Dopo un’ora di Italia-Svezia, una popolazione intera di ct da bar e da divano avrebbe ben volentieri cacciato gli impresentabili Pellè e Eder per far giocare Zaza e Insigne. Antonio Conte ha ascoltato solo a metà, puntando sull’attaccante (di riserva) della Juventus e lasciando in panchina per tutti i 90 minuti il genietto del Napoli. Poi l’oriundo dell’Inter ha segnato e il ct ha avuto ragione. Ma non è detto che gli altri avessero torto. Il match contro Ibrahimovic ha regalato alla nazionale la seconda vittoria in due partite e la qualificazione agli ottavi di finale. Però ha anche mostrato quei limiti di cui si era discusso a lungo per tutta la vigilia di Euro 2016, e che l’esordio super contro il Belgio aveva un po’ fatto dimenticare. Adesso Conte deve compiere il salto di qualità definitivo per puntare davvero in alto, dopo aver raggiunto l’obiettivo minimo del passaggio del girone.

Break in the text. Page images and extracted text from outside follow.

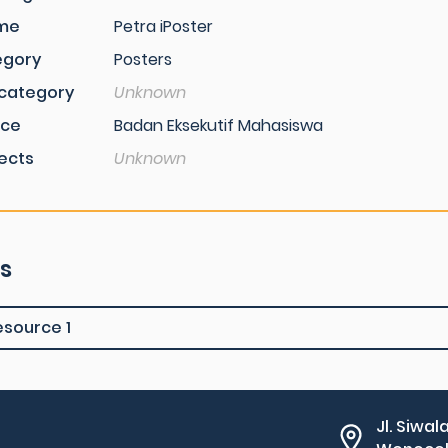
me
Petra iPoster
egory
Posters
category
Unknown
rce
Badan Eksekutif Mahasiswa
ects
Unknown
es
esource 1
Jl. Siwal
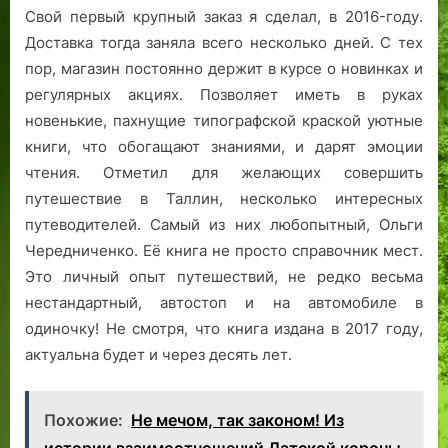
Свой первый крупный заказ я сделал, в 2016-году.
Доставка тогда заняла всего несколько дней. С тех
пор, магазин постоянно держит в курсе о новинках и
регулярных акциях. Позволяет иметь в руках
новенькие, пахнущие типографской краской уютные
книги, что обогащают знаниями, и дарят эмоции
чтения. Отметил для желающих совершить
путешествие в Таллин, несколько интересных
путеводителей. Самый из них любопытный, Ольги
Чередниченко. Её книга не просто справочник мест.
Это личный опыт путешествий, не редко весьма
нестандартный, автостоп и на автомобиле в
одиночку! Не смотря, что книга издана в 2017 году,
актуальна будет и через десять лет.
Похожие:
Не мечом, так законом! Из
истории взаимоотношений Датской короны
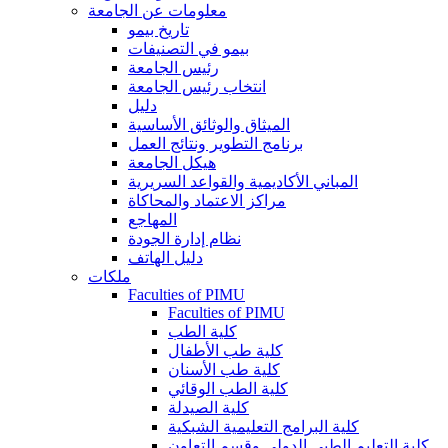
معلومات عن الجامعة
تاريخ بيمو
بيمو في التصنيفات
رئيس الجامعة
انتخاب رئيس الجامعة
دليل
الميثاق والوثائق الأساسية
برنامج التطوير ونتائج العمل
هيكل الجامعة
المباني الأكاديمية والقواعد السريرية
مراكز الاعتماد والمحاكاة
المهاجع
نظام إدارة الجودة
دليل الهاتف
ملكات
Faculties of PIMU
Faculties of PIMU
كلية الطب
كلية طب الأطفال
كلية طب الأسنان
كلية الطب الوقائي
كلية الصيدلة
كلية البرامج التعليمية الشبكية
كلية التعليم الطبي الدولي وقسم التعاون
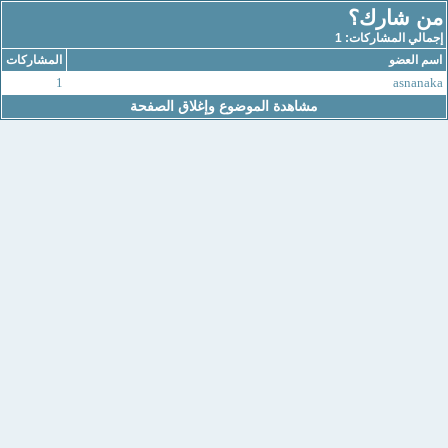
من شارك؟
إجمالي المشاركات: 1
اسم العضو
المشاركات
1
asnanaka
مشاهدة الموضوع وإغلاق الصفحة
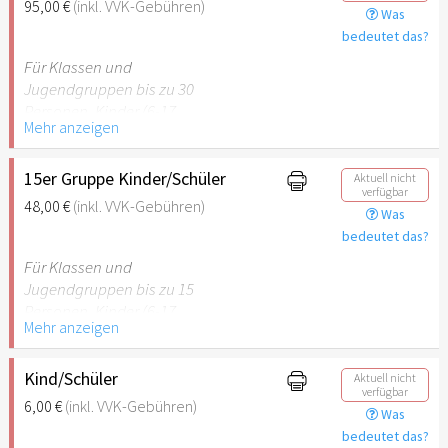
95,00 €
(inkl. VVK-Gebühren)
Was
empfehlenswert.
bedeutet das?
Für Klassen und
Jugendgruppen bis zu 30
Personen. Kinder (6-17
Mehr anzeigen
Jahre) oder Schüler mit
Schülerausweis inklusive
erwachsene Begleitperson.
15er Gruppe Kinder/Schüler
Aktuell nicht
verfügbar
48,00 €
(inkl. VVK-Gebühren)
Was
Hinweis: Für Kinder unter 6
bedeutet das?
Jahren ist der Ostergarten
Stuttgart nicht
Für Klassen und
empfehlenswert.
Jugendgruppen bis zu 15
Personen. Kinder (6-17
Mehr anzeigen
Jahre) oder Schüler mit
Schülerausweis inklusive
erwachsene Begleitperson.
Kind/Schüler
Aktuell nicht
verfügbar
6,00 €
(inkl. VVK-Gebühren)
Was
Hinweis: Für Kinder unter 6
bedeutet das?
Jahren ist der Ostergarten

Centrocampo senza gioco – Un passo avanti in classifica e nel torneo, uno indietro sul piano del gioco. Il bilancio di Italia-Svezia è in chiaroscuro per la nazionale. Che la sfida contro gli scandinavi nascondesse più di un’insidia lo si era detto, lo aveva ricordato lo stesso Conte. Avversario modesto, in relativo rispetto al Belgio e in assoluto (visti gli zero tiri contro l’Irlanda). Ma diverso: aggressivo, fastidioso, arroccato. Più simile a noi, per certi versi. E infatti l’Italia ha avuto molte più difficoltà che all’esordio, quando aveva potuto difendere e ripartire in contropiede. Le due cose che la squadra progettata da Conte sa fare meglio. Contro gli svedesi, invece, dovendo fare la partita, gli azzurri sono andati in apnea. Specie in mezzo al campo, il reparto che continua a presentare più problemi. De Rossi anonimo, Parolo sottotono. Lo stesso Giaccherini, eroe per una notte a Lione, è apparso spaesato. Candreva ha sofferto nel primo tempo ed è migliorato nel secondo; Florenzi se l’è cavata bene a sinistra, sicuramente meglio del pessimo Darmian dell’esordio. Ma complessivamente la prestazione è stata insufficiente. Rari gli sprazzi di gioco, anche i continui ribaltamenti di fronte sono stati più macchinosi e prevedibili. D’altra parte, c’è anche da dire che a centrocampo Conte ha pochissimo margine di manovra: gli uomini a disposizione sono questi, in questo stato di forma. Thiago Motta non sembra troppo meglio di De Rossi, Sturaro è solo un cambio.
Fantasia in panchina – Per questo tutte le aspettative si concentrano sull’attacco, dove gli elementi di fantasia ci sarebbero pure. Qui Conte ha puntato tutto sulla lotta e i movimenti di Pellè e Eder. È stato ripagato, ma la seconda partita gli ha anche ricordato i limiti della sua scelta. Infatti le poche palle gol (due in 90 minuti) sono arrivate con l’ingresso di Zaza, già più estroso rispetto ai compagni. Finora è andata bene, benissimo. Per il futuro potrebbe non bastare. Quando con l’aumentare della posta in palio le partite saranno ancora più bloccate. O magari l’Italia andrà in svantaggio e dovrà rimontare. Con tutta la fiducia in Buffon, Bonucci e compagni potrebbe capitare, capiterà quasi sicuramente. Per questo serve un piano B, quello che la nazionale è sembrata non avere nella prima ora di gioco contro la Svezia.
Serve un piano B – Alla vigilia del torneo, Conte aveva detto che “nella sua Italia giocheranno tutti”. Ecco, è arrivato il momento di coinvolgere anche gli altri. Dopo Zaza e Immobile (già protagonisti in pochi minuti), anche Insigne (che fin qui non si è neppure scaldato), magari El Shaarawi, perché no Bernardeschi. Gente che ha i colpi e il talento per cambiare una partita in un secondo. E in questo senso il terzo match con l’Irlanda, ininfluente per la classifica (il primo posto è matematico) ma banco di prova importante, può essere l’occasione ideale per sperimentare e migliorarsi ancora. Completarsi, senza rischiare di snaturarsi. Perché l’Italia che ha voluto Conte funziona. Ma ne serve anche un’altra, per ogni evenienza. Allora sì che questa nazionale non avrà più limiti. E neppure i sogni azzurri ad Euro 2016.